WHAT YOU WILL DO:
Write down each entry again, exactly as it reads.

RAW RECORDS:
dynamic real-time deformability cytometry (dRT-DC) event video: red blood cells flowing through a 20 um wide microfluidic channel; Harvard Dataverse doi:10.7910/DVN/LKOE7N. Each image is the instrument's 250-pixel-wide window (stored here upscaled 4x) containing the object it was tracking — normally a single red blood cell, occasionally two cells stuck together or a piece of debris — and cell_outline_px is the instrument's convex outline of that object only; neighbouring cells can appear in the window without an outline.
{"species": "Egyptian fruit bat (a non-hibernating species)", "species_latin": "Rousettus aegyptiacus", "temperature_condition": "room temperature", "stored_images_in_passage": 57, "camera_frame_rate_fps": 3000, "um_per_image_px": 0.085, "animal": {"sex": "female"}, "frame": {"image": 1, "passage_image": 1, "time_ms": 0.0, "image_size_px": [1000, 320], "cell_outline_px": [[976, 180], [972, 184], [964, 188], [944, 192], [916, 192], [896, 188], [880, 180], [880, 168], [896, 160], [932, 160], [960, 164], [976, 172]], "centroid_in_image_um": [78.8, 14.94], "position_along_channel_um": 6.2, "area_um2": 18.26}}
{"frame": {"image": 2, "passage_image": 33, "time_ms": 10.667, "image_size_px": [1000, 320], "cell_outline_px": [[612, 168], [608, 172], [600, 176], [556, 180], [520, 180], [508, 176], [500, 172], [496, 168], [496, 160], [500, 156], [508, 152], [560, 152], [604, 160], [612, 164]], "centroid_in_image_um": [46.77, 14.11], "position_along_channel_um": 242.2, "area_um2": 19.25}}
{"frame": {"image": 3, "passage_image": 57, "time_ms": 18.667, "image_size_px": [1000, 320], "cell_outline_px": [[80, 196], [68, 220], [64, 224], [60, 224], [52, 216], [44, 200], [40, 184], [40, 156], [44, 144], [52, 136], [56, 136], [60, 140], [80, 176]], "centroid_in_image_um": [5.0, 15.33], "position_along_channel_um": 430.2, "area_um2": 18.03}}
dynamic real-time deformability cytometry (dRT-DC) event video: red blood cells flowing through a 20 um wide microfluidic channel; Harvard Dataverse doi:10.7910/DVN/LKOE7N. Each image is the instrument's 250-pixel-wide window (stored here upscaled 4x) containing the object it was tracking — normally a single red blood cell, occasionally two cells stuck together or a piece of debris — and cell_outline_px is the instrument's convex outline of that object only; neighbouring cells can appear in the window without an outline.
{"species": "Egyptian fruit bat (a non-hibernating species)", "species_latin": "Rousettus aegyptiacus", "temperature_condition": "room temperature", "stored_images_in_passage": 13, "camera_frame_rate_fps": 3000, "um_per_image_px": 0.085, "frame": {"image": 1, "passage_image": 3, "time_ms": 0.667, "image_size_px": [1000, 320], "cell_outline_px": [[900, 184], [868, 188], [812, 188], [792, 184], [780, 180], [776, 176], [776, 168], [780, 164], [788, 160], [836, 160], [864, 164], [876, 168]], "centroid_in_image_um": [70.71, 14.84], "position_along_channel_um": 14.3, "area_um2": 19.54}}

ANSWER TO THIS PROBLEM:
dynamic real-time deformability cytometry (dRT-DC) event video: red blood cells flowing through a 20 um wide microfluidic channel; Harvard Dataverse doi:10.7910/DVN/LKOE7N. Each image is the instrument's 250-pixel-wide window (stored here upscaled 4x) containing the object it was tracking — normally a single red blood cell, occasionally two cells stuck together or a piece of debris — and cell_outline_px is the instrument's convex outline of that object only; neighbouring cells can appear in the window without an outline.
{"species": "Egyptian fruit bat (a non-hibernating species)", "species_latin": "Rousettus aegyptiacus", "temperature_condition": "room temperature", "stored_images_in_passage": 57, "camera_frame_rate_fps": 3000, "um_per_image_px": 0.085, "animal": {"sex": "female"}, "frame": {"image": 1, "passage_image": 1, "time_ms": 0.0, "image_size_px": [1000, 320], "cell_outline_px": [[976, 180], [972, 184], [964, 188], [944, 192], [916, 192], [896, 188], [880, 180], [880, 168], [896, 160], [932, 160], [960, 164], [976, 172]], "centroid_in_image_um": [78.8, 14.94], "position_along_channel_um": 6.2, "area_um2": 18.26}}
{"frame": {"image": 2, "passage_image": 33, "time_ms": 10.667, "image_size_px": [1000, 320], "cell_outline_px": [[612, 168], [608, 172], [600, 176], [556, 180], [520, 180], [508, 176], [500, 172], [496, 168], [496, 160], [500, 156], [508, 152], [560, 152], [604, 160], [612, 164]], "centroid_in_image_um": [46.77, 14.11], "position_along_channel_um": 242.2, "area_um2": 19.25}}
{"frame": {"image": 3, "passage_image": 57, "time_ms": 18.667, "image_size_px": [1000, 320], "cell_outline_px": [[80, 196], [68, 220], [64, 224], [60, 224], [52, 216], [44, 200], [40, 184], [40, 156], [44, 144], [52, 136], [56, 136], [60, 140], [80, 176]], "centroid_in_image_um": [5.0, 15.33], "position_along_channel_um": 430.2, "area_um2": 18.03}}
dynamic real-time deformability cytometry (dRT-DC) event video: red blood cells flowing through a 20 um wide microfluidic channel; Harvard Dataverse doi:10.7910/DVN/LKOE7N. Each image is the instrument's 250-pixel-wide window (stored here upscaled 4x) containing the object it was tracking — normally a single red blood cell, occasionally two cells stuck together or a piece of debris — and cell_outline_px is the instrument's convex outline of that object only; neighbouring cells can appear in the window without an outline.
{"species": "Egyptian fruit bat (a non-hibernating species)", "species_latin": "Rousettus aegyptiacus", "temperature_condition": "room temperature", "stored_images_in_passage": 13, "camera_frame_rate_fps": 3000, "um_per_image_px": 0.085, "frame": {"image": 1, "passage_image": 3, "time_ms": 0.667, "image_size_px": [1000, 320], "cell_outline_px": [[900, 184], [868, 188], [812, 188], [792, 184], [780, 180], [776, 176], [776, 168], [780, 164], [788, 160], [836, 160], [864, 164], [876, 168]], "centroid_in_image_um": [70.71, 14.84], "position_along_channel_um": 14.3, "area_um2": 19.54}}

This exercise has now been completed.